EXERCISE GOAL:
Return the stretch of the listing from its start through the line that contains "v(-83.44, 0) *". Reproduce those lines verbatim.

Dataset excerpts

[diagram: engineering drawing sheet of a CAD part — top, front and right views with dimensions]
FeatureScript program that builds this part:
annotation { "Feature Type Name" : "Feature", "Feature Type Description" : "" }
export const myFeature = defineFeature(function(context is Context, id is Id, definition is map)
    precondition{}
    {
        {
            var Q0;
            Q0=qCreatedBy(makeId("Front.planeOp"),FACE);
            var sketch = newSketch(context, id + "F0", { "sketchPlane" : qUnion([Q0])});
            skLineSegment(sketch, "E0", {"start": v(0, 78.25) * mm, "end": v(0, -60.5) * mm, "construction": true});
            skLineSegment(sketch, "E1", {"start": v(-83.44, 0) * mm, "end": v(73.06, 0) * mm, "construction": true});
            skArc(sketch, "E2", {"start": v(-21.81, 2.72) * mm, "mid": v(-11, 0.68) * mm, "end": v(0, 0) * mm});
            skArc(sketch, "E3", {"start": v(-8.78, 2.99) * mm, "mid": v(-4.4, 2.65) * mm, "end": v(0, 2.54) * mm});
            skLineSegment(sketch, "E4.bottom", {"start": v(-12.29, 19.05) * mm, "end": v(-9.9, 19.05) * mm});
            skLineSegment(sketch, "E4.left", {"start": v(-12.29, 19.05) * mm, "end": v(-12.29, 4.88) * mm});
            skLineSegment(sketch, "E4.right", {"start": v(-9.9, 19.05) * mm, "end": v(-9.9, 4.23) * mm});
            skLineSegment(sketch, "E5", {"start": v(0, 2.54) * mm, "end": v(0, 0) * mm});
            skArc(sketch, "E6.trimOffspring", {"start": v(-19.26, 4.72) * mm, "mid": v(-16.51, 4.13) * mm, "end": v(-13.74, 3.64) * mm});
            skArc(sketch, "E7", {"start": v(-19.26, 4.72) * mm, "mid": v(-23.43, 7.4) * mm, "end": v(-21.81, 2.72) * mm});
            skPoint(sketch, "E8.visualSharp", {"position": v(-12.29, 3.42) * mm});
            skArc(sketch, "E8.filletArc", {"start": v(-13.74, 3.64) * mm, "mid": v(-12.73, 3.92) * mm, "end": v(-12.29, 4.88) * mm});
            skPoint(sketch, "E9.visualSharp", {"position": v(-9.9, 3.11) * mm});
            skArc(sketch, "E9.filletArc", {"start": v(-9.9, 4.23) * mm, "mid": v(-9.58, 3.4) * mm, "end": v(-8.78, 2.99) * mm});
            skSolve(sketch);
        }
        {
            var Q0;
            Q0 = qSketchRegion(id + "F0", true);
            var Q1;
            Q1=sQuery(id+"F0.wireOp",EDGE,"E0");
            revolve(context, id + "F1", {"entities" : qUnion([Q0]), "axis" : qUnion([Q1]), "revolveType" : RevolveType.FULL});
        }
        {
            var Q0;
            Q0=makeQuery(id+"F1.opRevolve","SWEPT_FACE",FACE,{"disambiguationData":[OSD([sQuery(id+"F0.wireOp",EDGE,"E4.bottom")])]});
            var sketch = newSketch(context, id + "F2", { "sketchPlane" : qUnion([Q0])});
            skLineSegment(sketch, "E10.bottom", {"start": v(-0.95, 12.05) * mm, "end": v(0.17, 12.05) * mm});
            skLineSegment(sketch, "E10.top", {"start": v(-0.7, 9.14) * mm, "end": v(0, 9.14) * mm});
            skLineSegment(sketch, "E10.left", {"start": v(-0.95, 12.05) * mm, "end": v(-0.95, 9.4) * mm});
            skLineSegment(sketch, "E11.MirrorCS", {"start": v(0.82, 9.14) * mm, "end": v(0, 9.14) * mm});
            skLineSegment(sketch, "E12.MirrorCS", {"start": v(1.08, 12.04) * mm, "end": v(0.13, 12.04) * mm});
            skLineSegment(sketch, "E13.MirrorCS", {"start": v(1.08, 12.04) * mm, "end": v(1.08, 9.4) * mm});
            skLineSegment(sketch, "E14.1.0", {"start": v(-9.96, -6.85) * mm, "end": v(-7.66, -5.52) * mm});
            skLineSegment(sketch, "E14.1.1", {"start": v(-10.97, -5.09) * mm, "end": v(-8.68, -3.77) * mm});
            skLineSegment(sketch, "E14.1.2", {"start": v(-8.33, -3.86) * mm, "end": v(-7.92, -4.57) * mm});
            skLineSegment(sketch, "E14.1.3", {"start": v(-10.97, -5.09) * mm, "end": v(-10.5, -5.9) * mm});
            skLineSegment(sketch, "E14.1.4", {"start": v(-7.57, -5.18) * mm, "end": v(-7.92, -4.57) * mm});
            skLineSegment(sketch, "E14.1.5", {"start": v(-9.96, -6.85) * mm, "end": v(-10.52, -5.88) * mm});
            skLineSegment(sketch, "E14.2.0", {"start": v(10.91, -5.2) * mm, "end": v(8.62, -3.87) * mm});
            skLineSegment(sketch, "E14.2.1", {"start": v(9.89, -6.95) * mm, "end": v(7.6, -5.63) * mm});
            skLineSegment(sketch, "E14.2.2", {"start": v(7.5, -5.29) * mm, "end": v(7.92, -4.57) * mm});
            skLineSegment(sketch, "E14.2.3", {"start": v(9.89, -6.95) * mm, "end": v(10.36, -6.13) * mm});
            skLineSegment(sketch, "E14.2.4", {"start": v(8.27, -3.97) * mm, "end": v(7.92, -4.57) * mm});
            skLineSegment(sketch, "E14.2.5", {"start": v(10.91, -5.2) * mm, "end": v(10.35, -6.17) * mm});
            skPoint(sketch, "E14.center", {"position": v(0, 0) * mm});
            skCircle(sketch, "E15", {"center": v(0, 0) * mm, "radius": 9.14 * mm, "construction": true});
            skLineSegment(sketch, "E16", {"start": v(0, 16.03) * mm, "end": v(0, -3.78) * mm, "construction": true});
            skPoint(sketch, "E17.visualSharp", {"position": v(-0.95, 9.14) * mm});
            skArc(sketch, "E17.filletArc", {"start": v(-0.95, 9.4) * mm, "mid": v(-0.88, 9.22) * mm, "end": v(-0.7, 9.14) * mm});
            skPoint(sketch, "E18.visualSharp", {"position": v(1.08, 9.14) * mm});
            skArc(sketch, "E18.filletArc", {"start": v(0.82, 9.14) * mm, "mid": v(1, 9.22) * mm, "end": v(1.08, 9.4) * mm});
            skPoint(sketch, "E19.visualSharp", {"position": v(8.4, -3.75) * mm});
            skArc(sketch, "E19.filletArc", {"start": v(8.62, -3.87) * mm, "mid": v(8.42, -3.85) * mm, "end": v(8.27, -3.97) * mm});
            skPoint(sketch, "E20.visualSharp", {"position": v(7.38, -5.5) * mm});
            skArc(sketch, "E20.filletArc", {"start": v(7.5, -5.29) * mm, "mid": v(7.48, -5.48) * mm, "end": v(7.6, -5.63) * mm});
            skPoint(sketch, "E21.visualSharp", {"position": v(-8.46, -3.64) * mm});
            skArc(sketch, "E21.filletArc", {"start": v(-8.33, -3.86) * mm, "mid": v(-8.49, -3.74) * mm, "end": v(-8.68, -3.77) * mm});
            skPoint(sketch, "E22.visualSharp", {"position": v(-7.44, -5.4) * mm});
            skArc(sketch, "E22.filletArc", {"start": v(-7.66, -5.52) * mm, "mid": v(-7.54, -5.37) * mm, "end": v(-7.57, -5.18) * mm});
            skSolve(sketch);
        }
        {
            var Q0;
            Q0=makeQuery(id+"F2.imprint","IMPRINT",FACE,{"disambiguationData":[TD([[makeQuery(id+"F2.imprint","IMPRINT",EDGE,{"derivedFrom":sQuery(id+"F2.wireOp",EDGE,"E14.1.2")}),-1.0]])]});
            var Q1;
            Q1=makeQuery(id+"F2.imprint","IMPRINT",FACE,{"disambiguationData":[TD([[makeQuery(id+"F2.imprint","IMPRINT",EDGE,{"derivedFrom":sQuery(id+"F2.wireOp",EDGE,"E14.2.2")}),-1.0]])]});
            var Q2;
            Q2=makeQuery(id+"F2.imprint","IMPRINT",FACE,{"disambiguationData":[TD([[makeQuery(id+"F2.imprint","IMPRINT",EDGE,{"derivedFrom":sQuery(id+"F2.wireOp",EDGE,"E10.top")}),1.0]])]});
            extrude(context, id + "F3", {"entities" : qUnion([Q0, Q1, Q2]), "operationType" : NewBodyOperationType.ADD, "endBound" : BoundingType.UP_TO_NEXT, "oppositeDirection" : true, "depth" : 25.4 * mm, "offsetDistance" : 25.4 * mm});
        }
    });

ANSWER TO THIS TASK:
[diagram: engineering drawing sheet of a CAD part — top, front and right views with dimensions]
FeatureScript program that builds this part:
annotation { "Feature Type Name" : "Feature", "Feature Type Description" : "" }
export const myFeature = defineFeature(function(context is Context, id is Id, definition is map)
    precondition{}
    {
        {
            var Q0;
            Q0=qCreatedBy(makeId("Front.planeOp"),FACE);
            var sketch = newSketch(context, id + "F0", { "sketchPlane" : qUnion([Q0])});
            skLineSegment(sketch, "E0", {"start": v(0, 78.25) * mm, "end": v(0, -60.5) * mm, "construction": true});
            skLineSegment(sketch, "E1", {"start": v(-83.44, 0) * mm, "end": v(73.06, 0) * mm, "construction": true});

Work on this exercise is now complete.